Below are the records; repeat exactly their lines between the line holding "overskrides. Konstruktionsmaterialerne er" and the line holding "Restez connecté", inclusive, skipping the pictures.

== DATA EXTRACT ==

-- Opening Marker --

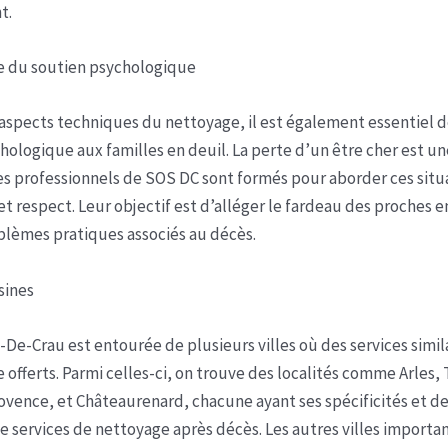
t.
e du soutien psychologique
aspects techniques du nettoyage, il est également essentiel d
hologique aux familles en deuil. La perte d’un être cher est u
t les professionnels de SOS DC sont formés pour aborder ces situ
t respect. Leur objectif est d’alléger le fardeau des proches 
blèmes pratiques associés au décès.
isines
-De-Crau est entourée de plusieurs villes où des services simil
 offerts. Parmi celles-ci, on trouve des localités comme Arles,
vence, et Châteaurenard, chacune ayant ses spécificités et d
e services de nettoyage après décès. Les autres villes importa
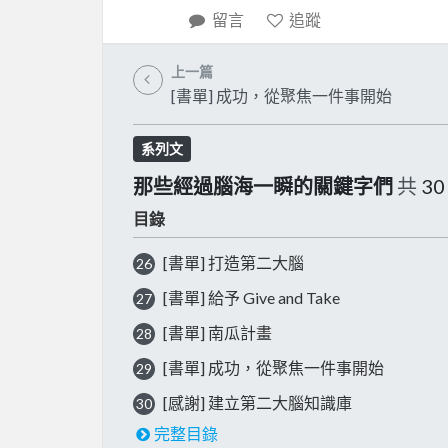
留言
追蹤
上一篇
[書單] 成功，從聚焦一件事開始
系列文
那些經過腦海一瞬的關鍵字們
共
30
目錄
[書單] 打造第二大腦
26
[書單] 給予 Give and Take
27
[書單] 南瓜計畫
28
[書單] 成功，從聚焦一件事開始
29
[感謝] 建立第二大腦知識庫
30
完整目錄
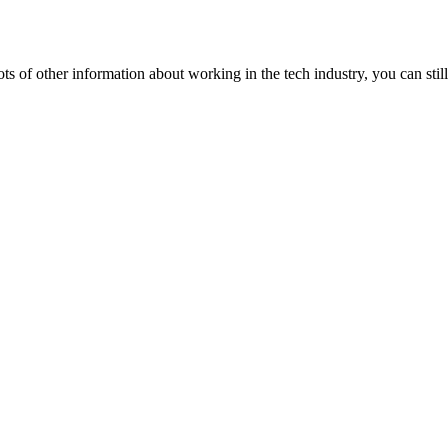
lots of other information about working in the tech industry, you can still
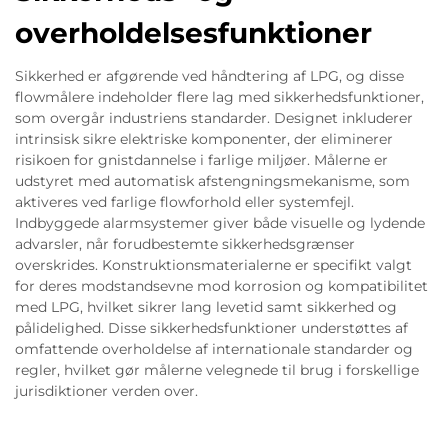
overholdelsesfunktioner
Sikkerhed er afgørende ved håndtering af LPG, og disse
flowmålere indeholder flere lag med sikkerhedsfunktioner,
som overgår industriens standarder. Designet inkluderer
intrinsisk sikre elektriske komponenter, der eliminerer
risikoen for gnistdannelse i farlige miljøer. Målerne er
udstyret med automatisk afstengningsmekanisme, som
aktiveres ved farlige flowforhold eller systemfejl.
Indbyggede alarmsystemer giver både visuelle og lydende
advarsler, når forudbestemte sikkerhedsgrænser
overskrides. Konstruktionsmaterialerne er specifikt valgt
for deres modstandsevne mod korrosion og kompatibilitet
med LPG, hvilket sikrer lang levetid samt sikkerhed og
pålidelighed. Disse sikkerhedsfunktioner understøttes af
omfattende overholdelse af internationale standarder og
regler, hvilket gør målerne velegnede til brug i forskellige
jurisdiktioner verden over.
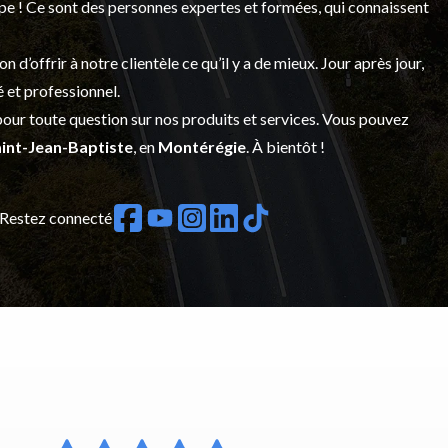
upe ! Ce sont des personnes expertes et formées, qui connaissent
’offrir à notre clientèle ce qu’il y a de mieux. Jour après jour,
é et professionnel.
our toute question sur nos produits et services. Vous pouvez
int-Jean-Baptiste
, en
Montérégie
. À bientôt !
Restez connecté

-- Closing Marker --
-- Opening Marker --

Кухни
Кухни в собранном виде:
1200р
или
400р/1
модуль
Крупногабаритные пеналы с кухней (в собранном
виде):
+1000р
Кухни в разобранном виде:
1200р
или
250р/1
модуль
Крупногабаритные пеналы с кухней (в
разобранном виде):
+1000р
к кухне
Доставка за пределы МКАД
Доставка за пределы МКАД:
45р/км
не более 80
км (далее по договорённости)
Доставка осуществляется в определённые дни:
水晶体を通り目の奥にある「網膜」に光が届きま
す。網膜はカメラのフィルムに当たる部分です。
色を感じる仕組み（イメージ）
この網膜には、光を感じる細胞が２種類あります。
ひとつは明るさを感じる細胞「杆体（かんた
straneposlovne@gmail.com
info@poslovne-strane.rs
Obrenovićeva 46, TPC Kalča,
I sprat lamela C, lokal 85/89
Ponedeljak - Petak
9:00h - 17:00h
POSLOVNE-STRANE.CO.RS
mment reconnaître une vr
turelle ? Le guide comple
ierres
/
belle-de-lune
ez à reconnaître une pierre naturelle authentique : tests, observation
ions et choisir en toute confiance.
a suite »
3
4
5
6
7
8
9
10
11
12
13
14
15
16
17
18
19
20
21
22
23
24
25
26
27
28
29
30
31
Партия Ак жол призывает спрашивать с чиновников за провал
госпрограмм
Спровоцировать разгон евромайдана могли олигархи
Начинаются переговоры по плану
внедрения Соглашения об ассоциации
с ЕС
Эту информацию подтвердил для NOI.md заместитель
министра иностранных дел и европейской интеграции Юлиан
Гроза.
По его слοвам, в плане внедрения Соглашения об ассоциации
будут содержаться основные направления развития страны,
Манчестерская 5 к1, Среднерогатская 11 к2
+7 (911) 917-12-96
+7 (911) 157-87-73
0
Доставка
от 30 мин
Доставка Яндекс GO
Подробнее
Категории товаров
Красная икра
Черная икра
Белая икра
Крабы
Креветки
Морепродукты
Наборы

-- Closing Marker --

== SOLVED EXERCISE ==
overskrides. Konstruktionsmaterialerne er specifikt valgt
for deres modstandsevne mod korrosion og kompatibilitet
med LPG, hvilket sikrer lang levetid samt sikkerhed og
pålidelighed. Disse sikkerhedsfunktioner understøttes af
omfattende overholdelse af internationale standarder og
regler, hvilket gør målerne velegnede til brug i forskellige
jurisdiktioner verden over.
upe ! Ce sont des personnes expertes et formées, qui connaissent
’offrir à notre clientèle ce qu’il y a de mieux. Jour après jour,
é et professionnel.
our toute question sur nos produits et services. Vous pouvez
int-Jean-Baptiste
, en
Montérégie
. À bientôt !
Restez connecté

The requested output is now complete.